In the figure below you can see that we have added a third virtual server that hosts the VDI. Many client systems are installed on this virtual server and users with thin client systems can be located anywhere, since the thin client has almost no attack surface due to the OS being located on the virtual server, not on the thin client. In this example think of the operating system contained on the client virtual machines as being "streamed" to the thin client.
To optimize the security of this infrastructure, we still need to consider security zoning. To help insure proper segmentation of the identified security zone, you will need to deploy a third virtual machine for the VDI and segment that virtual server from the other security zones, as seen in the figure below. Again, the take home message is that resources belonging to different security zones must not be hosted on the same virtual server, and that the virtual servers hosting virtual machines belonging to different security zones need to be physically or logically isolated from one another.

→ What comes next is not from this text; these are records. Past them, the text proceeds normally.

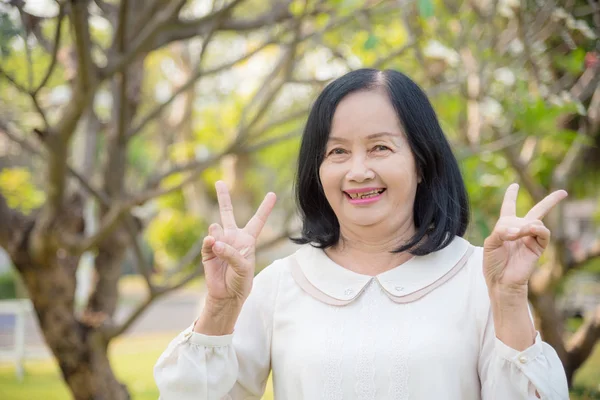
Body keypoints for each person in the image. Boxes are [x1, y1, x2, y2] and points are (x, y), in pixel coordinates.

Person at [153, 69, 569, 399]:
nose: (357, 171)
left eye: (380, 147)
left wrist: (510, 299)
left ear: (421, 162)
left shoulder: (478, 278)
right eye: (337, 152)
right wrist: (221, 308)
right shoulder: (280, 285)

In this article we examined a key consideration when assessing the security of a virtualized environment: network security zoning. In many virtualization projects, administrators will focus more on designing the virtualization architecture and forget that virtualization is not a security technology and that the same principles of security employed on physical networks need to be enacted on virtual networks. We saw in this article that one way to deal with this situation is to identify the different security zones on your network and then co-locate virtual machines belonging to the same security zone on the same virtual server. In addition to avoid the mixing virtual machines belonging to different security zones to the same virtual server (or virtual cluster), we also pointed out the importance of placing network security devices that perform access controls between different security zones so that a compromise in one zone does not impact assets in other security zones. Going forward, you'll need to consider VDI and other client virtualization technologies and consider how to isolate the virtual clients from resources that belong to high security zones.